Text segment
4. Can we predict and quantify the effects of action across a number of sectors in advance? Do we need to?
In the context of climate change, population growth, and natural resource scarcity, programming for resilience will not take place in a static environment where impacts can be accurately predicted in advance. Thus, taking stock of external factors that shape resilience will have to occur on a regular basis.
5. Why have we not done better to date?
Despite sophisticated systems to detect the onset of hazards, governments (both national and international) can lack political will to take preventative action. The costs of this failure, both in human life and financially, can be colossal. Mitigating other factors that cause delayed reactions (agency decision making, accountability etc) can only be effective if political constraints can be resolved. Foreign governments will weigh up a response with their own political agendas and their decision may not be determined by the humanitarian imperative. National governments may not want to tarnish their international image, or perhaps show less interest if marginalised communities are most affected. This means agencies must be more effective in their advocacy efforts.
Early response also falls through the cracks between the remit of the humanitarian and development sectors. This occurs in donor governments and other funding institutions, as well as within agency’s own approaches to programming and how aid workers even understand their job specs. There is bifurcation throughout the system! When early warnings are sounded the system is ill equipped to respond appropriately. There is a call for a new paradigm, a fundamental shift in the aid architecture, that moves out of silos towards more integrated programming in order to build resilience and manage risk. At a minimum DRR approaches need to be taken up by the development sector whereby long-term programming can respond to early warning triggers and adapt according to needs. As mentioned previously, social protection will be vital to this.
The key question is “how” to create more holistic programming that integrates disciplines and communities of practice necessary to affect synergies for impact. So far, DRR, CCA, Social Protection have worked in isolation, and are all fairly new disciplines. Continued separation leads to policy incoherence, ineffective use of resources, inefficiencies, duplication, and competition.
Communication, coordination and collaboration between institutions and government departments that deal with climate change, DRR, development etc pose serious challenges to tackling issues through a resilience lens. Often governments own disaster management bodies and their climate change departments do not talk to one another, let alone do joined up planning. At institutional level, the UN Framework Convention on Climate Change only very scantily incorporates DRR strategies (due to political push back), and the Hyogo Framework for Action, as non-legally binding, struggles to be taken on board by non DRR bodies. More functional ways of operating and connecting need to be established, something that needs to be taken up and addressed by the planners and budget holders.

Goal
In the passage on resilience programming, reproduce the part starting at "The key question" and ending at "duplication, and competition.", swapping "holistic" for "comprehensive". The records below the text come from a separate source.

[Data records]

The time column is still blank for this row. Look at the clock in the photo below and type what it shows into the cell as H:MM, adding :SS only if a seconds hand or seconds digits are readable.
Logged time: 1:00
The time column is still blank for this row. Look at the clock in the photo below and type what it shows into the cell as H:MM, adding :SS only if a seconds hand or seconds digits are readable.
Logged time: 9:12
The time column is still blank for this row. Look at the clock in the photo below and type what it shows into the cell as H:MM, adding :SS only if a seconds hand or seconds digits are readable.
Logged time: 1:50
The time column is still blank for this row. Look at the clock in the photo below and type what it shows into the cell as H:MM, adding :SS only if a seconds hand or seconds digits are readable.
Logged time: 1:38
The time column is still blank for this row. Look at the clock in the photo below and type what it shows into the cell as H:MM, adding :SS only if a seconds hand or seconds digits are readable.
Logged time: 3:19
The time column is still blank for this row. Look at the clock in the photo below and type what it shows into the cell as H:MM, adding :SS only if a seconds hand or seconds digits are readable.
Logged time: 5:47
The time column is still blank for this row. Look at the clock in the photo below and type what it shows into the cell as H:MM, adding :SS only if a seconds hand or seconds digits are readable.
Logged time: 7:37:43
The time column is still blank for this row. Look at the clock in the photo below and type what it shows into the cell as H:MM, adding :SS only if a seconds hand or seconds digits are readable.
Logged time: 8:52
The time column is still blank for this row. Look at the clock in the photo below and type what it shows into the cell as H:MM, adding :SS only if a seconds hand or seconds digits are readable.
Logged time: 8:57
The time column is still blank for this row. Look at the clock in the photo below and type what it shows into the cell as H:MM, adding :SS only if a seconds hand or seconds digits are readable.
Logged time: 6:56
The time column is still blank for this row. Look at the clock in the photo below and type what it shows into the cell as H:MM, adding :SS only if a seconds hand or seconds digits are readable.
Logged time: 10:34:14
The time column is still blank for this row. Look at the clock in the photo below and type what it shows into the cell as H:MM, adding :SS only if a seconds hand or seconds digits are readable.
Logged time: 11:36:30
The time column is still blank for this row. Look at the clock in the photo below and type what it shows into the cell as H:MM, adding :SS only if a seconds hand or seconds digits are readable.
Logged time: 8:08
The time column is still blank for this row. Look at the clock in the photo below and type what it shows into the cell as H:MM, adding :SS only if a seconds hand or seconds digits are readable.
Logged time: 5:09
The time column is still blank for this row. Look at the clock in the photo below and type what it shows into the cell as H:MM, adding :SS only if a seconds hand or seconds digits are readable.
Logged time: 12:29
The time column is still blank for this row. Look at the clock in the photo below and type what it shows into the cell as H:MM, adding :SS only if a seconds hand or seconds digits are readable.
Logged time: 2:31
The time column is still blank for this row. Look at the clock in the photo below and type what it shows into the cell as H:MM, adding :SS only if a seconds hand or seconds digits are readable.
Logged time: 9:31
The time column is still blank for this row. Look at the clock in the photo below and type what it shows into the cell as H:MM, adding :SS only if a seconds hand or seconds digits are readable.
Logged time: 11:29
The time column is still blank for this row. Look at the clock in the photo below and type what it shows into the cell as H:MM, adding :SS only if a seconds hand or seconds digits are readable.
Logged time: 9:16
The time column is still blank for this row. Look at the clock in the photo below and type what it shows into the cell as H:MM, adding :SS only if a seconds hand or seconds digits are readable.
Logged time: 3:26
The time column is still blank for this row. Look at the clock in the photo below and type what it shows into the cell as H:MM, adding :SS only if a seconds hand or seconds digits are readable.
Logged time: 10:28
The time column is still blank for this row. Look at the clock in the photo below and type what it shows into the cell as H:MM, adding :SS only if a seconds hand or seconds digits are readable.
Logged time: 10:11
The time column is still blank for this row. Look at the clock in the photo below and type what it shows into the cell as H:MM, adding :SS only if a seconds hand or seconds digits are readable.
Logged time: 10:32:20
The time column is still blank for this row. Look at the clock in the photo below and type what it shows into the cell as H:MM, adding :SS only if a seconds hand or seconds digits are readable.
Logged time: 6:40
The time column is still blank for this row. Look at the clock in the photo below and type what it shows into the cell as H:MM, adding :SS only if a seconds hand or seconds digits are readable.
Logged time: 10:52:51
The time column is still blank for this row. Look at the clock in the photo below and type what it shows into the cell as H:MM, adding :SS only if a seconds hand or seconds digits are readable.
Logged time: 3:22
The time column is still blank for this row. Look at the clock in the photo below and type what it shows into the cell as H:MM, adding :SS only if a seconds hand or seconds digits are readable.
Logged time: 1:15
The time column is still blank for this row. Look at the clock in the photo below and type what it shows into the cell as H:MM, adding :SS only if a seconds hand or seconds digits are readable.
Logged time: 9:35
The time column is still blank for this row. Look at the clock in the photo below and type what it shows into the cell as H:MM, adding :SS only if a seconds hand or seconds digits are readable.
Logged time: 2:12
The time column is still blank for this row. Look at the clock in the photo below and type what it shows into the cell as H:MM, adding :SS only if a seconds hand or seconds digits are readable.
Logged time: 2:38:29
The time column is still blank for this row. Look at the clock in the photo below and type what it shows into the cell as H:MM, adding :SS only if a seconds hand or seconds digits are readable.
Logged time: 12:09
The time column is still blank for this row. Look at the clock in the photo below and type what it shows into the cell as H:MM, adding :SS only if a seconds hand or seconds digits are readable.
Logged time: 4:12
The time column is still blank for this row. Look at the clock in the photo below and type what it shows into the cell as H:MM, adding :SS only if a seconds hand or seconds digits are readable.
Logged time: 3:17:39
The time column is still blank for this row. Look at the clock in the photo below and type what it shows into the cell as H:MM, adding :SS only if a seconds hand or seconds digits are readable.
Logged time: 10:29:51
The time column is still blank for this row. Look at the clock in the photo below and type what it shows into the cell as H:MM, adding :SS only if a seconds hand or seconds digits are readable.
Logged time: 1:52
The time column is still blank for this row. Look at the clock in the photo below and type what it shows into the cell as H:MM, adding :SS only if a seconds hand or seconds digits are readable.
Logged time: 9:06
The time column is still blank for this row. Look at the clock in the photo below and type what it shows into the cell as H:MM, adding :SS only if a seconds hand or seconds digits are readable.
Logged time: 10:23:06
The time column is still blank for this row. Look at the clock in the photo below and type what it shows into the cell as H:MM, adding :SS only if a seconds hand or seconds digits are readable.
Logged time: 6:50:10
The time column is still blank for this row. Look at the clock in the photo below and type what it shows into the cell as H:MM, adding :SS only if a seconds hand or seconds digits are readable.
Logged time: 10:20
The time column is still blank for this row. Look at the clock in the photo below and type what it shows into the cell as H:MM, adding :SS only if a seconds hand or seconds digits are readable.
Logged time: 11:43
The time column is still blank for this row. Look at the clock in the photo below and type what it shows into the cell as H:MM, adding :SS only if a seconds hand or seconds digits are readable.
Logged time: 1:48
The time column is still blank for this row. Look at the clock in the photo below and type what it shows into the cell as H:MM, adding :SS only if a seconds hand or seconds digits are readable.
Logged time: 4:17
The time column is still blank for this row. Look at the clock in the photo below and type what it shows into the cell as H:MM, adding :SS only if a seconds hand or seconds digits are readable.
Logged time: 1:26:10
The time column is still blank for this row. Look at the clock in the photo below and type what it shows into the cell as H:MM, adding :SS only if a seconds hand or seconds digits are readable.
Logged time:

Complete response
The key question is “how” to create more comprehensive programming that integrates disciplines and communities of practice necessary to affect synergies for impact. So far, DRR, CCA, Social Protection have worked in isolation, and are all fairly new disciplines. Continued separation leads to policy incoherence, ineffective use of resources, inefficiencies, duplication, and competition.